What a great tip!!! Last year I bought 20 boxes of promotional 1 oz. dove loads for $3.75 a box and I have about 200 pounds of pure lead cable shielding that a buddy of mine gave to me, so I'm in for about 15 cents a pop! I'll have a reprieve from chores for the 4th of July, so I'll fire up the furnace and cast some slugs - damn, I can't wait to try this! :D

Titan6: Just so I'm clear about this - you're saying that I can't damage a rifled barrel with non-sabot slugs and the worst that can happen is that you get leading which can be cleaned out?

The reason I'm asking is that a shooting buddy wants to trade almost a full case of Winchester 1 oz. slugs that he doesn't need for some yet to be determined amount of corrosive German 7.62x39 ammo that I don't want.

rc: When I re-read my post (#7) I can see that I wasn't clear about the rifle bullets. What I meant was that rifle bullets usually have a better aerodynamic shape and it would contribute to greater downrange velocity and energy than most pistol bullets. The Barnes XPB pistol bullet seems to have solved this problem for me. :)

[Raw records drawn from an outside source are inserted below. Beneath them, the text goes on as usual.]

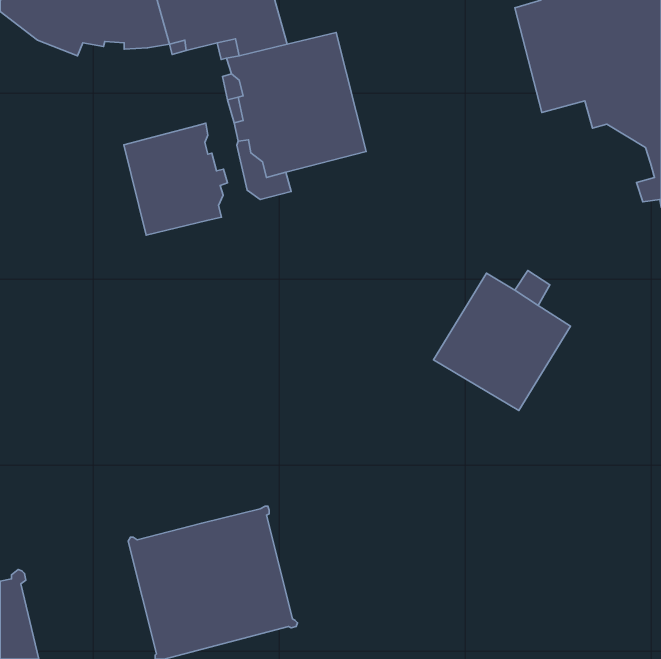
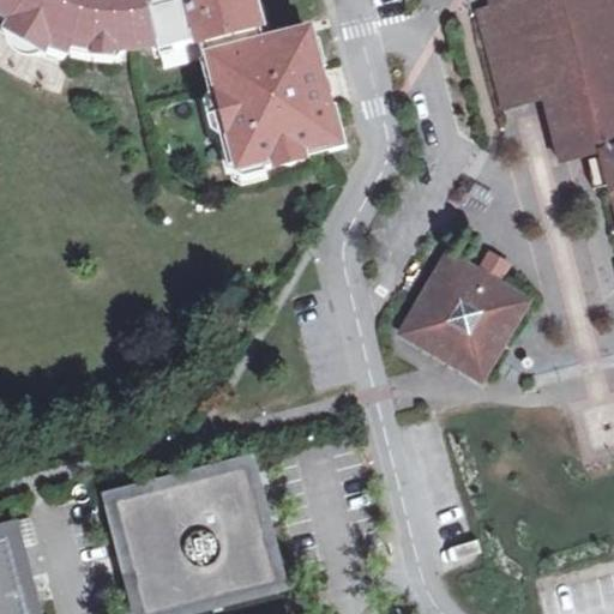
building: [124,123,227,235] -> none
building: none -> [549,115,603,162]

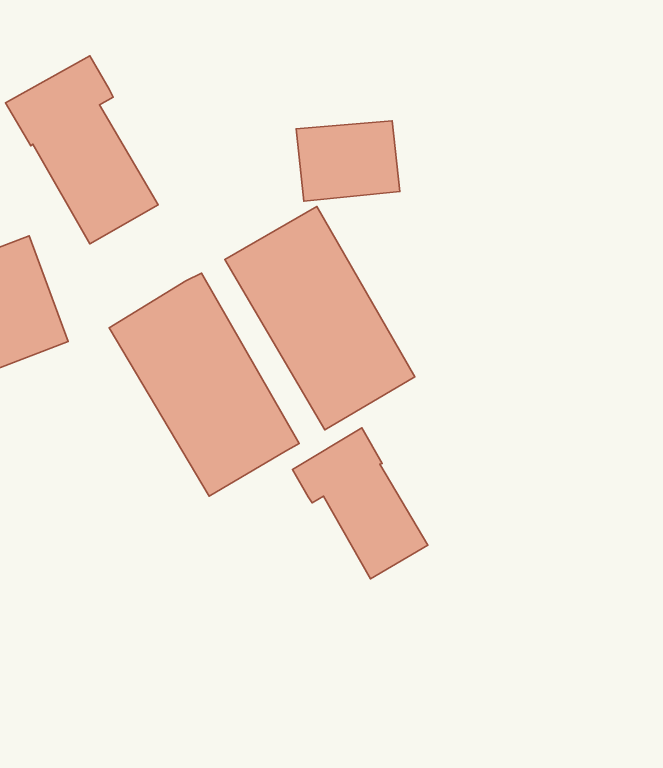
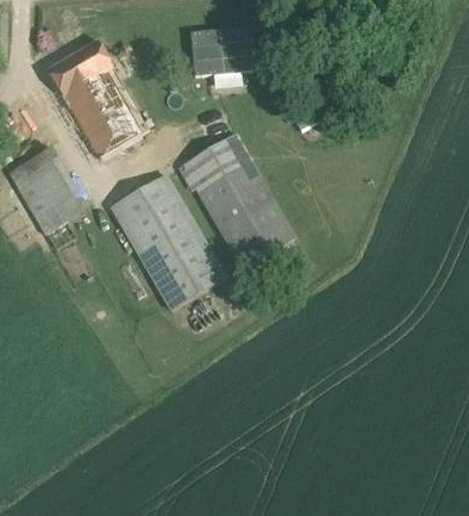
building: [296,121,400,201] -> [189,26,252,75]
building: [292,428,428,579] -> none

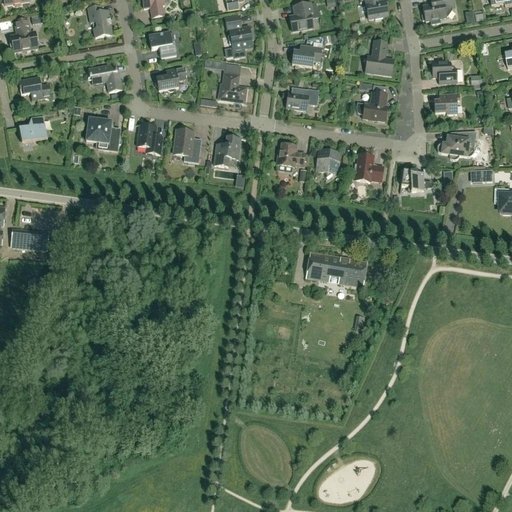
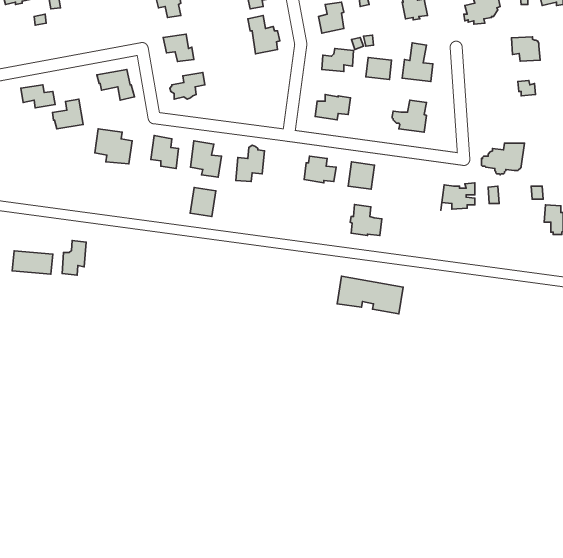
building: [88,4,112,36] -> none
building: [9,18,37,51] -> none
building: none -> [366,58,392,79]
building: [431,60,457,82] -> [511,37,540,61]
building: [218,72,246,101] -> none
building: [434,92,459,113] -> none
building: [19,114,47,141] -> [52,99,83,129]
building: [354,152,383,180] -> [350,205,382,235]
building: none -> [190,187,216,217]
building: none -> [62,241,86,275]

I reload the 45-70 Gov't cartridge and there are some .458 hunting bullets made for the trapdoor that have thin jackets because their velocities are several hundred fps slower than similar weighted sabot slug bullets. This is a moot point anyway, because the sabots you put me on to are for .500 caliber bullets. Sorry for the confusion. :uhoh:

firesafety3: Thanks for the heads-up on the article. The info about firing 2 3/4" shells in a 3" chamber was very interesting. When I load my "serious" stuff, I'll be using the 3" hull - thanks!